Un développement à deux vitesses
Les politiques et mécanismes sociaux (Fonds de solidarité nationale, etc.) qui cherchent rééquilibrer la redistribution des richesses nationales, peuvent aider à réduire le rythme de creusement des inégalités entre régions. Mais en l’absence de véritables politiques de développement adaptées à chaque région selon ses spécificités et, surtout, selon ses besoins, ces inégalités continuent malheureusement de se creuser.
Face à l’ampleur des retards ainsi accumulés, ces politiques et mécanismes deviennent des remèdes soporifiques, qui atténuent le mal mais ne le guérissent pas totalement. Elles peuvent modérer les sentiments d’abandon et d’injustice chez les populations défavorisées, mais elles n’y mettent pas fin. L’exigence d’égalité et de justice finit par s’exprimer d’une manière ou d’une autre.

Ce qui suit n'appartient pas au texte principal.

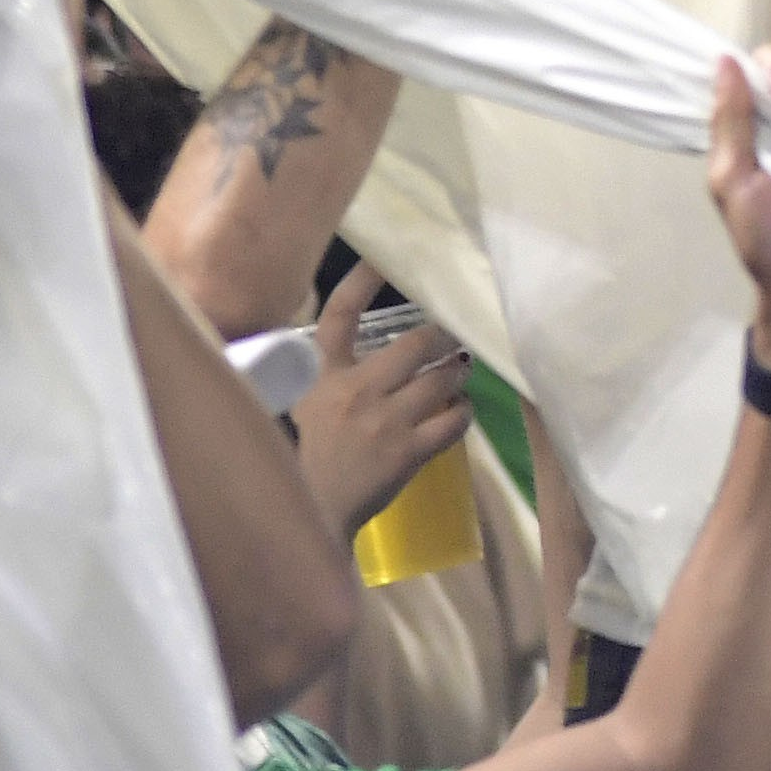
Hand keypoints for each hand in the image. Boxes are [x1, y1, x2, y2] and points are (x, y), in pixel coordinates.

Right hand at [292, 262, 471, 538]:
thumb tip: (374, 346)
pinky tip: (458, 410)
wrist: (313, 511)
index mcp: (323, 376)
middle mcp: (356, 391)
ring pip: (442, 379)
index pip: (339, 316)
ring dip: (459, 372)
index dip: (361, 282)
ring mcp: (385, 422)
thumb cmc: (312, 454)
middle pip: (416, 345)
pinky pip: (453, 420)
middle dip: (443, 338)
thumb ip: (332, 372)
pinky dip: (462, 411)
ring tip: (461, 371)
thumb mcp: (308, 404)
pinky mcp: (408, 452)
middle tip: (453, 339)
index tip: (383, 260)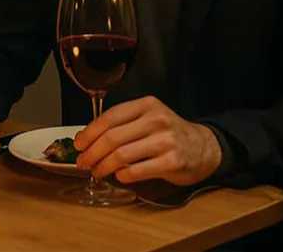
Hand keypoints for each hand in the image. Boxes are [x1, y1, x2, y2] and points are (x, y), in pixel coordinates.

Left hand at [74, 96, 222, 185]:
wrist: (203, 147)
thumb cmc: (169, 134)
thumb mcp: (148, 119)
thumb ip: (122, 125)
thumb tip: (86, 138)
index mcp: (147, 105)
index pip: (110, 117)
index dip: (90, 132)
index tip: (78, 145)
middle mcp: (156, 119)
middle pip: (112, 137)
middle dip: (92, 152)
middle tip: (83, 163)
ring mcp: (166, 140)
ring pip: (122, 155)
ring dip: (104, 166)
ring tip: (97, 172)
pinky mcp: (172, 161)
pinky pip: (137, 170)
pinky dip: (123, 175)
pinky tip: (119, 177)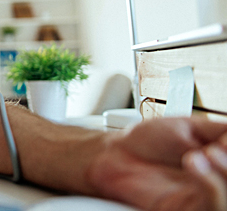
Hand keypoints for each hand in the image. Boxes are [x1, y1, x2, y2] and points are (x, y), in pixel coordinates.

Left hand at [88, 118, 226, 210]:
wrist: (115, 153)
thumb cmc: (149, 142)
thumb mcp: (193, 128)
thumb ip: (221, 131)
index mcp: (220, 165)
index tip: (226, 139)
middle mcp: (215, 185)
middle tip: (217, 147)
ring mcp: (204, 201)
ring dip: (225, 172)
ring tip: (207, 152)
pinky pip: (211, 207)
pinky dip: (210, 183)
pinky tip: (194, 161)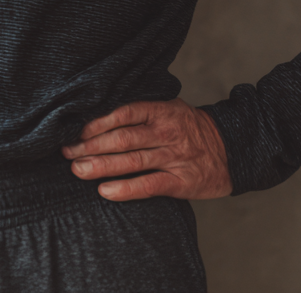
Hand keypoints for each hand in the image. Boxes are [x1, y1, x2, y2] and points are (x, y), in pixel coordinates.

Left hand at [61, 98, 230, 200]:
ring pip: (131, 161)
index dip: (97, 123)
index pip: (123, 113)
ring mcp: (173, 157)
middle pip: (122, 138)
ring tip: (78, 170)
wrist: (233, 148)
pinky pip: (149, 185)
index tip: (76, 131)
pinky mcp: (181, 182)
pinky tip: (105, 191)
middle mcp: (165, 132)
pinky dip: (126, 189)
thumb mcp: (170, 109)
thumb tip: (101, 116)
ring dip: (101, 166)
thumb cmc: (191, 128)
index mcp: (160, 111)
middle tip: (67, 153)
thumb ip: (142, 112)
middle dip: (91, 146)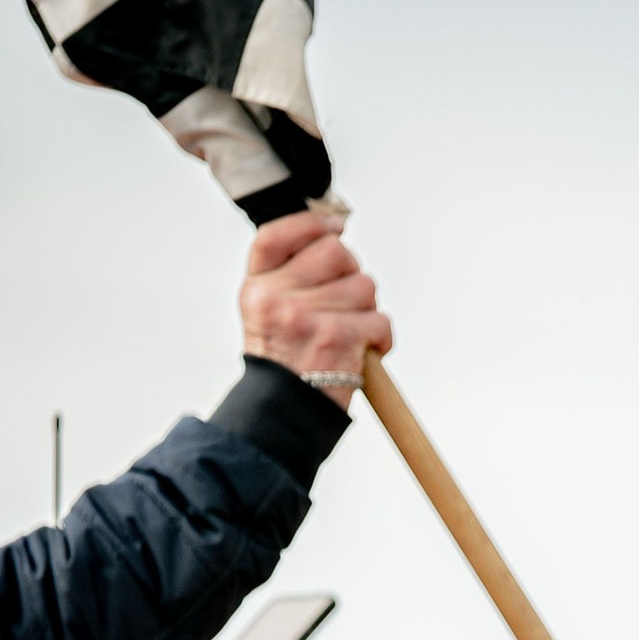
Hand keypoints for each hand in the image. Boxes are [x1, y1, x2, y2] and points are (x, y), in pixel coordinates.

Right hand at [239, 210, 390, 408]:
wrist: (286, 416)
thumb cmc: (287, 367)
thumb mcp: (268, 317)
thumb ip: (289, 279)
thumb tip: (334, 239)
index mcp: (256, 288)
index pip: (277, 235)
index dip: (310, 223)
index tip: (336, 225)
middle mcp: (277, 297)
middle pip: (334, 252)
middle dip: (352, 273)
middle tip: (348, 301)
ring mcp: (306, 315)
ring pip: (364, 285)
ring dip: (368, 308)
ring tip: (353, 332)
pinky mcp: (337, 337)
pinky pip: (380, 319)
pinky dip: (382, 337)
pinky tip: (368, 352)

Ce qui s’est passé récemment à Sidi Bouzid est symptomatique de ce développement à deux vitesses, induit par une croissance économique réelle, mais qui ne profite pas à toutes les composantes de la société.
Il est certes difficile de rattraper en quelques années les retards cumulés en un demi-siècle, mais il n’est jamais trop tard pour essayer de rectifier le tir en réorientant, vers les régions intérieures, les efforts de développement dans le pays.
Ce tournant a d’ailleurs déjà été pris par le gouvernement. Le Président Ben Ali n’a cessé, au cours des dernières années, de prendre des mesures en faveurs des régions intérieures. Ces mesures devraient être renforcées et approfondies, en tenant compte, à la fois, des moyens dont dispose le pays, des besoins spécifiques des régions et des potentiels (inexplorés) qu’elles recèlent.
Le secteur privé a, lui aussi, un rôle important à jouer dans la redynamisation des activités économiques dans les régions. Plus que d’incitations fiscales ou autres, il a besoin d’un environnement où règne une confiance mutuelle, c’est-à-dire moins d’administration et plus de transparence.
Les annonces d’investissements faites ces derniers jours par certains groupes privés (Poulina Group Holding, Leoni Tunisie, Lotfi Abdennadher, Faouzi Elloumi ou encore Chafik Jarraya) vont dans le bon sens. Nous espérons seulement que ces investissements, annoncés dans une conjoncture assez particulière, dépassent le simple... effet d’annonce.